One also wonders how much digital reading impacts one’s ability to really focus on the content. While this is purely anecdotal, I definitely have struggled with class readings in a digital format during remote learning. I would suggest that we are culturally conditioned to use digital technology for quick consumption or ease of access (e.g. using search engines for quick access to questions), meaning that the reading experience is different from sitting down with a physical book in part because of a cultural concept.
One final aspect of our discussion was what impact material culture (specifically, the use of ink or a specific substrate) had for us in the present day as historians analyzing source documents.
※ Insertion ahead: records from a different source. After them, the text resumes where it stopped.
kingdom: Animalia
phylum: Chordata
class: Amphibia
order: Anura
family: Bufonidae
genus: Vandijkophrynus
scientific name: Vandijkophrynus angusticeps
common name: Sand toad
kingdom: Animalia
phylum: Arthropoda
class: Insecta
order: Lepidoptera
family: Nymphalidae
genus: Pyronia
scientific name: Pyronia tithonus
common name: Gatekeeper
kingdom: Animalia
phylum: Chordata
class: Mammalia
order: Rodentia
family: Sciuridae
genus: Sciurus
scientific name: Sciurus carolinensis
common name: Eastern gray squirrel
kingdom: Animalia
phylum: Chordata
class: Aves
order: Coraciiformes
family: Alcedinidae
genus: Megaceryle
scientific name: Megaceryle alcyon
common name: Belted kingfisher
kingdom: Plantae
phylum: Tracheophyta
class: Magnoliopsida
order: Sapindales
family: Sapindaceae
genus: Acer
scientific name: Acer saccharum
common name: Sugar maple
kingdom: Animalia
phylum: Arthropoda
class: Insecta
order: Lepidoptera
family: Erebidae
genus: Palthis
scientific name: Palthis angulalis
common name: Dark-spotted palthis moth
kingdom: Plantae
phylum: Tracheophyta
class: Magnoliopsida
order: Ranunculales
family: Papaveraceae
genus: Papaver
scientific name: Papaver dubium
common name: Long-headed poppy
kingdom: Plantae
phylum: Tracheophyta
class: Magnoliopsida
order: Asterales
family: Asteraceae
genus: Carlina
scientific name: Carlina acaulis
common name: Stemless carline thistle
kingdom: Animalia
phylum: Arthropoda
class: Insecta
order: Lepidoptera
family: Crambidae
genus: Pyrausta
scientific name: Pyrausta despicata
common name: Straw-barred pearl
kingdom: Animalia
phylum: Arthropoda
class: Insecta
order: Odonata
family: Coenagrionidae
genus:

Changes in the ink used in a codex can tell us whether or not part of a document had been altered or added to by a later scribe.
Following our discussion, we moved to the book arts lab where we were given a brief presentation on the development of paper and the implications for preservation. Earlier rag paper made from cloth fibre holds up better than paper made from tree pulp, as it doesn’t contain ligmen (a naturally-occurring acid that gradually degrades the quality of the paper). This means that parchment and ragpaper are sturdier than earlier paper (which was produced before advancement in technology led to changes in the chemical process to produce a more refined paper with less ligmen).
Main takeaways? A cultural idea or practice (such as the use of paper as a standard substrate or the use of shorthand) is often inspired by a purely material cause, such as a desire to save money or time because of the effort of writing. Cultural ideas or developments are often rooted in a material cause rather than originating as ideas and then making their way to the page or screen. This can lead to interesting affectations or throwbacks to earlier times, such as formatting early printed folios in the style of manuscripts or incorporating imitation “weaves” into contemporary paper.